Established in 1996, the Sherwood Prize recognizes law enforcement agencies that "demonstrate relentless dedication to containing and minimizing the prevalence and severity of hate-motivated behavior perpetrated in their communities." Honorees are selected by 14-member committee made up of local, state and federal law enforcement officials from Southern California.
In his acceptance speech, Truong explained that he and his family fled Vietnam in 1978 when he was 4 years old. After being awakened in the middle of the night by his parents, he and his three siblings were hidden underneath a fishing net as they were smuggled out of the country on a tiny boat. Once at sea, the engine failed, and they drifted for three days until an American freighter picked them up, he said.
"After that horrific journey, the America that waited us on the other side did not keep us out with walls, hate or violence. American took us in and welcomed us in our darkest hour of need, gave us a place to build a new home, and a chance to start a new life," he said.

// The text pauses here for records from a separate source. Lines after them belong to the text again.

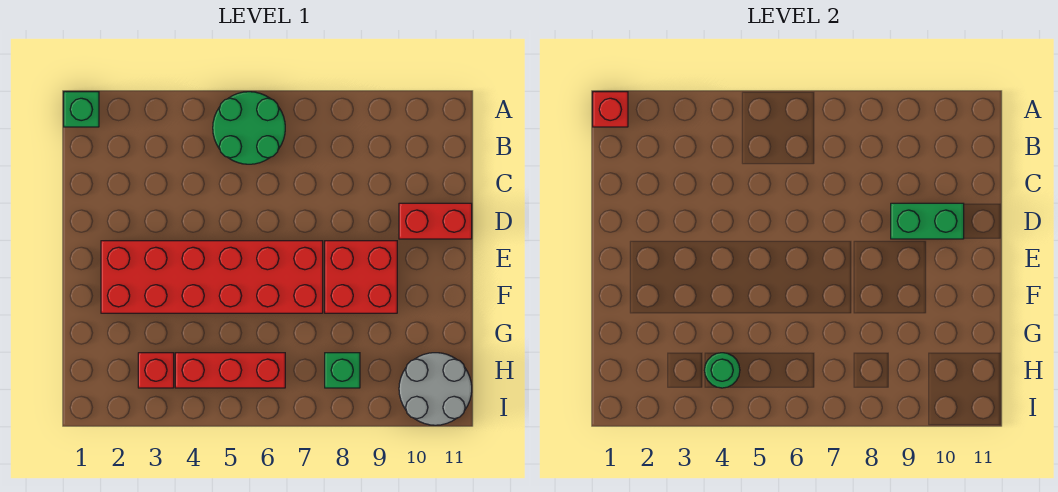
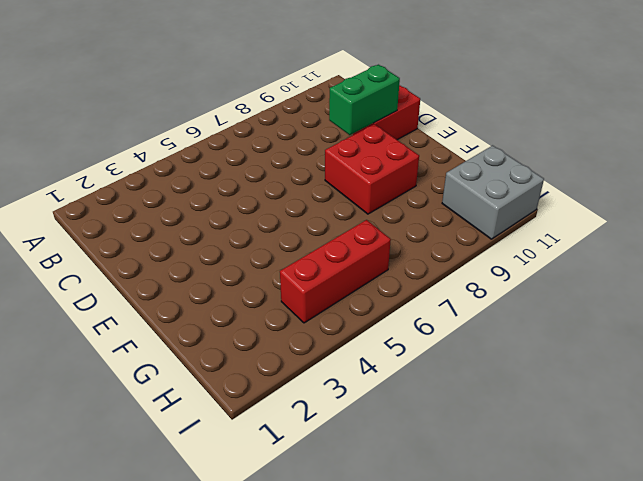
grey 2x2 brick [442,145,544,239] -> grey 2x2 round brick [399,353,472,425]
none -> green 1x1 brick [64,92,99,127]
none -> green 2x2 round brick [213,92,285,164]
none -> red 2x6 brick [101,241,323,313]

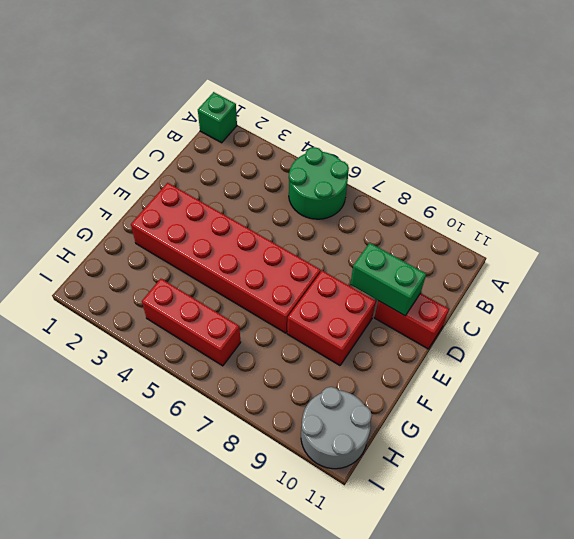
none -> red 1x1 brick [138,353,174,388]
none -> green 1x1 brick [325,353,360,388]
none -> red 1x1 brick [593,92,628,127]

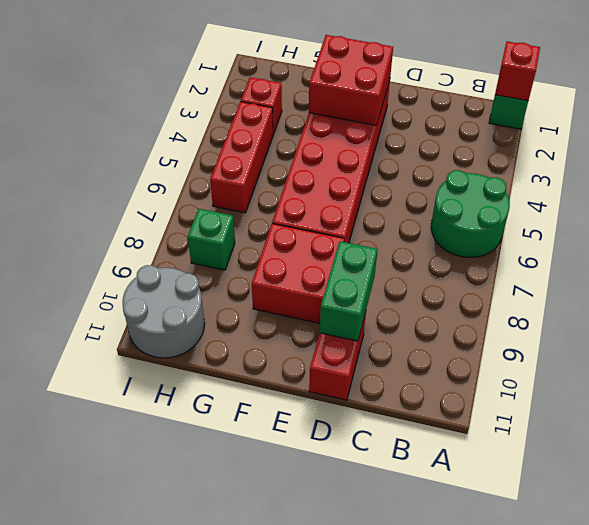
red 2x2 brick [309,35,393,125] -> none
none -> green 1x1 round brick [704,353,740,388]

"I stand before you so incredibly blessed and grateful for America. I can never, ever repay that debt. So when we talk about protecting the vulnerable, it’s not a choice or a decision, it’s a duty," he continued.
"And when we talk about those who would prey on the vulnerable – whether this gang or the next hate group or those national forces on the horizon – it’s a duty for all of us to stand up and say, ‘No.’ Not in our America. Not in our children’s America, nor in their children’s America. In this America that we know and love, we protect everyone, especially now, and for always."
His emotional speech triggered a standing ovation from the audience of 250 at the Skirball Center.
A public policy major at Occidental, Truong served as a Coro Fellow after graduation and then went to law school at UC Berkeley. He has worked for the Los Angeles City Attorney’s office since 2005, and was recently appointed director of the Anti-Sex and Labor Trafficking Program.